Mary Lou Retton, the first American woman to win all-around gymnastics gold at the Olympics, is “fighting for her life” with a serious illness, according to a fundraiser posted by her daughter.
McKenna Lane Kelley said her mother has “a very rare form of pneumonia and is “not able to breathe on her own. She said Retton has been in the ICU for more than a week and is not insured, but declined to go into further details.
Proceeds from the fundraiser will reportedly go to Retton’s hospital bills.
Kelley is the second of Retton’s four daughters and was a gymnast herself at LSU from 2016 to 2019.
Mary Lou Retton remains an American gymnastics icon
Retton became an American icon at the 1984 Summer Olympics in Los Angeles, where she won all-around gold, plus silver in the team and vault events and bronze in floor exercise and uneven bars.
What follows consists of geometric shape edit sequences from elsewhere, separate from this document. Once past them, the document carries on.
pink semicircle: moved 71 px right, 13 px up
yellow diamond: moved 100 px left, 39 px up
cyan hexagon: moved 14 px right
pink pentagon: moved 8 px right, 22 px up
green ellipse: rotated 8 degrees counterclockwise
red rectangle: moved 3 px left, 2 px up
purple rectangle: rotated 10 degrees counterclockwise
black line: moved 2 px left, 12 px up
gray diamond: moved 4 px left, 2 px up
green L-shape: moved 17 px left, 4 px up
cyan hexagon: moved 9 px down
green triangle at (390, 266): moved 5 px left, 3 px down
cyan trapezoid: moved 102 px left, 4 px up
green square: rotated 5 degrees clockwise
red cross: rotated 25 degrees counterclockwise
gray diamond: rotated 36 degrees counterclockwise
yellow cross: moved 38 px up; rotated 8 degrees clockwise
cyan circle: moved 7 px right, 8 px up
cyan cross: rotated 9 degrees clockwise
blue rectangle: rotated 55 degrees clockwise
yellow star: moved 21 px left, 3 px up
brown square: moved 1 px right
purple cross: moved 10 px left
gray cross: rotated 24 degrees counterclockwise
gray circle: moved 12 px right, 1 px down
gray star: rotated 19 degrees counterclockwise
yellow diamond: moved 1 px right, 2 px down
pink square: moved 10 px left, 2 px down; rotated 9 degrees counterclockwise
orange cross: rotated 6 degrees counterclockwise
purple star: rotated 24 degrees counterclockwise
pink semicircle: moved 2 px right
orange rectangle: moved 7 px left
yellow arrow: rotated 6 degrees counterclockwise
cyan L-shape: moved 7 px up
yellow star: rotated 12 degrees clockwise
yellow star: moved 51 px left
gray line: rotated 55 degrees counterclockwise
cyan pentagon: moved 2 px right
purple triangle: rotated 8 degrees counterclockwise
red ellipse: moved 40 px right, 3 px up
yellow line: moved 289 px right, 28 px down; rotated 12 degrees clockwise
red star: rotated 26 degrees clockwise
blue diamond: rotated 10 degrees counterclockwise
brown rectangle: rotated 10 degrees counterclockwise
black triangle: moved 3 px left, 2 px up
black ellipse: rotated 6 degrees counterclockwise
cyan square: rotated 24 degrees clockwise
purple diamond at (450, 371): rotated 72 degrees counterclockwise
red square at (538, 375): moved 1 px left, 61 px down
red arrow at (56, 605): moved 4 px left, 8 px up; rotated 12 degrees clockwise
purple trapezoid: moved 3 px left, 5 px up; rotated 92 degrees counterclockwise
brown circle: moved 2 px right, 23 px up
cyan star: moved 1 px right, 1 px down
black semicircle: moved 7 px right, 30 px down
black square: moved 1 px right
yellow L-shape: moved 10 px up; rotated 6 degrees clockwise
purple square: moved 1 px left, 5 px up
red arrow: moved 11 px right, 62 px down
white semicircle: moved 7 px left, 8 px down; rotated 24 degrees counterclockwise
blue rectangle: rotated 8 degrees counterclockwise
In addition to being the first all-around gold for an American woman, it was the first by any American competitor since Julius Lenhart in 1904. It should be noted Lenhart represented the United States, but was an Austrian citizen competing through an American gymnastics club in the modern Olympics’ early days.
The long-awaited victory was particularly dramatic, as Retton, who had undergone knee surgery only five weeks ago, entered her final rotation needing a perfect 10 on the vault to beat Ecaterina Szabo of Romania. Retton stuck her landing to win gold.
Then she did it again:
That win came during a period of dominance by the Soviet Union in gymnastics, but the country was boycotting the Los Angeles Games. No American would win gymnastic all-around gold again until 2004, when Paul Hamm and Carly Patterson both won the sports’ most prestigious medal.
Retton’s legacy can be seen in what American gymnastics has since become. Patterson is the first of five different women to win each Olympic all-around gold, followed by Nastia Liukin in 2008, Gabby Douglas in 2012, Simone Biles in 2016 and Sunisa Lee in 2020. The Americans, led again by Biles, will attempt to continue that streak in Paris next year.